EXERCISE:
Extract every line of the listing below and reproduce each one unchanged.

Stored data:
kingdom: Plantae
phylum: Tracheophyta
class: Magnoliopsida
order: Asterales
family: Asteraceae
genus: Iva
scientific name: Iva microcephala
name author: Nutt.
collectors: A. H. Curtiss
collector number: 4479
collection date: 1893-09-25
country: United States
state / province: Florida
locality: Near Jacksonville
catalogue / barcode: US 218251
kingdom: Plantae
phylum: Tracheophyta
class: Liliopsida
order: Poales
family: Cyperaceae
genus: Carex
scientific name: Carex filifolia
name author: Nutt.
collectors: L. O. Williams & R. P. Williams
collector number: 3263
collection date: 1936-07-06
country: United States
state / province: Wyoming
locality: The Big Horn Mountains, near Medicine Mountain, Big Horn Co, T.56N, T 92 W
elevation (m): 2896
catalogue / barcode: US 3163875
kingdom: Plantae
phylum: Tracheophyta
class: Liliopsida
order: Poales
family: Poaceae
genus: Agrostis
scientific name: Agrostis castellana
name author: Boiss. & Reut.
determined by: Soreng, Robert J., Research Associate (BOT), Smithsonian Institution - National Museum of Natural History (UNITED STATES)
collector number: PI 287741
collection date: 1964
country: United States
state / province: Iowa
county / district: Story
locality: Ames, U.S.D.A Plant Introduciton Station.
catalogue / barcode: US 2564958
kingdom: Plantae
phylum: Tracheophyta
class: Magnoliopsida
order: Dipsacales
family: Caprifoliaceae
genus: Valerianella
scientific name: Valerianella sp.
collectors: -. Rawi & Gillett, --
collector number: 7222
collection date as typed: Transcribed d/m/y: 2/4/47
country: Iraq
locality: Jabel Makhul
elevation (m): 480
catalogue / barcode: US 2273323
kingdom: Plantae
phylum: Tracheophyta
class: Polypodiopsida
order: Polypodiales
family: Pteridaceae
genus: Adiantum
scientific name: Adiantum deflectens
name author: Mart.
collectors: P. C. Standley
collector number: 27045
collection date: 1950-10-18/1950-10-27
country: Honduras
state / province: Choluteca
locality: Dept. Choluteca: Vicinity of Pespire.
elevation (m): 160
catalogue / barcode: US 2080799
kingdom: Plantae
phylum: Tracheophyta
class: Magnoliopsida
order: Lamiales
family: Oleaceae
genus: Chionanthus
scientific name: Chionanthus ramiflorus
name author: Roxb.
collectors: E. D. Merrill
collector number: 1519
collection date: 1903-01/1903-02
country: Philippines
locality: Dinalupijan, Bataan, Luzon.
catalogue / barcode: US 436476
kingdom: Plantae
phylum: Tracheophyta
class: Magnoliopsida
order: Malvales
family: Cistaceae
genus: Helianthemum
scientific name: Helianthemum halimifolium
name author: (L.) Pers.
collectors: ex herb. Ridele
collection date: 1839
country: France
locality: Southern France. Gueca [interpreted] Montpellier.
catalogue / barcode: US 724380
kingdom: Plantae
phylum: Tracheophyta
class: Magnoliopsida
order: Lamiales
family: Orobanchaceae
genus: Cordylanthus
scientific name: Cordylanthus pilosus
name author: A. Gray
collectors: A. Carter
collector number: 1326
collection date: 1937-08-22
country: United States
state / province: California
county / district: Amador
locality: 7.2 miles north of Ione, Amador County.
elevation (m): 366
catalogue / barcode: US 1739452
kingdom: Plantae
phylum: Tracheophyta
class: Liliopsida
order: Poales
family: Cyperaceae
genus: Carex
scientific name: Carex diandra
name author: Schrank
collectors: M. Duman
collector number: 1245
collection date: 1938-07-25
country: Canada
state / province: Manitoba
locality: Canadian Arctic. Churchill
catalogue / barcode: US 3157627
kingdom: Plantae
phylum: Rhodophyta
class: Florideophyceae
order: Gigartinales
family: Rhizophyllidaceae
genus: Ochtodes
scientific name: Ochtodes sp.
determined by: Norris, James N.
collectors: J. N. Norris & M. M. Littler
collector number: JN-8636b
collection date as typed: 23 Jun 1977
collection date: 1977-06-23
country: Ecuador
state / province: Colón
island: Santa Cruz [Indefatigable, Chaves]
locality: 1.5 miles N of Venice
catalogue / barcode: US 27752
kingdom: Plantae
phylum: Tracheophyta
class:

EXERCISE RESPONSE:
kingdom: Plantae
phylum: Tracheophyta
class: Magnoliopsida
order: Asterales
family: Asteraceae
genus: Iva
scientific name: Iva microcephala
name author: Nutt.
collectors: A. H. Curtiss
collector number: 4479
collection date: 1893-09-25
country: United States
state / province: Florida
locality: Near Jacksonville
catalogue / barcode: US 218251
kingdom: Plantae
phylum: Tracheophyta
class: Liliopsida
order: Poales
family: Cyperaceae
genus: Carex
scientific name: Carex filifolia
name author: Nutt.
collectors: L. O. Williams & R. P. Williams
collector number: 3263
collection date: 1936-07-06
country: United States
state / province: Wyoming
locality: The Big Horn Mountains, near Medicine Mountain, Big Horn Co, T.56N, T 92 W
elevation (m): 2896
catalogue / barcode: US 3163875
kingdom: Plantae
phylum: Tracheophyta
class: Liliopsida
order: Poales
family: Poaceae
genus: Agrostis
scientific name: Agrostis castellana
name author: Boiss. & Reut.
determined by: Soreng, Robert J., Research Associate (BOT), Smithsonian Institution - National Museum of Natural History (UNITED STATES)
collector number: PI 287741
collection date: 1964
country: United States
state / province: Iowa
county / district: Story
locality: Ames, U.S.D.A Plant Introduciton Station.
catalogue / barcode: US 2564958
kingdom: Plantae
phylum: Tracheophyta
class: Magnoliopsida
order: Dipsacales
family: Caprifoliaceae
genus: Valerianella
scientific name: Valerianella sp.
collectors: -. Rawi & Gillett, --
collector number: 7222
collection date as typed: Transcribed d/m/y: 2/4/47
country: Iraq
locality: Jabel Makhul
elevation (m): 480
catalogue / barcode: US 2273323
kingdom: Plantae
phylum: Tracheophyta
class: Polypodiopsida
order: Polypodiales
family: Pteridaceae
genus: Adiantum
scientific name: Adiantum deflectens
name author: Mart.
collectors: P. C. Standley
collector number: 27045
collection date: 1950-10-18/1950-10-27
country: Honduras
state / province: Choluteca
locality: Dept. Choluteca: Vicinity of Pespire.
elevation (m): 160
catalogue / barcode: US 2080799
kingdom: Plantae
phylum: Tracheophyta
class: Magnoliopsida
order: Lamiales
family: Oleaceae
genus: Chionanthus
scientific name: Chionanthus ramiflorus
name author: Roxb.
collectors: E. D. Merrill
collector number: 1519
collection date: 1903-01/1903-02
country: Philippines
locality: Dinalupijan, Bataan, Luzon.
catalogue / barcode: US 436476
kingdom: Plantae
phylum: Tracheophyta
class: Magnoliopsida
order: Malvales
family: Cistaceae
genus: Helianthemum
scientific name: Helianthemum halimifolium
name author: (L.) Pers.
collectors: ex herb. Ridele
collection date: 1839
country: France
locality: Southern France. Gueca [interpreted] Montpellier.
catalogue / barcode: US 724380
kingdom: Plantae
phylum: Tracheophyta
class: Magnoliopsida
order: Lamiales
family: Orobanchaceae
genus: Cordylanthus
scientific name: Cordylanthus pilosus
name author: A. Gray
collectors: A. Carter
collector number: 1326
collection date: 1937-08-22
country: United States
state / province: California
county / district: Amador
locality: 7.2 miles north of Ione, Amador County.
elevation (m): 366
catalogue / barcode: US 1739452
kingdom: Plantae
phylum: Tracheophyta
class: Liliopsida
order: Poales
family: Cyperaceae
genus: Carex
scientific name: Carex diandra
name author: Schrank
collectors: M. Duman
collector number: 1245
collection date: 1938-07-25
country: Canada
state / province: Manitoba
locality: Canadian Arctic. Churchill
catalogue / barcode: US 3157627
kingdom: Plantae
phylum: Rhodophyta
class: Florideophyceae
order: Gigartinales
family: Rhizophyllidaceae
genus: Ochtodes
scientific name: Ochtodes sp.
determined by: Norris, James N.
collectors: J. N. Norris & M. M. Littler
collector number: JN-8636b
collection date as typed: 23 Jun 1977
collection date: 1977-06-23
country: Ecuador
state / province: Colón
island: Santa Cruz [Indefatigable, Chaves]
locality: 1.5 miles N of Venice
catalogue / barcode: US 27752
kingdom: Plantae
phylum: Tracheophyta
class:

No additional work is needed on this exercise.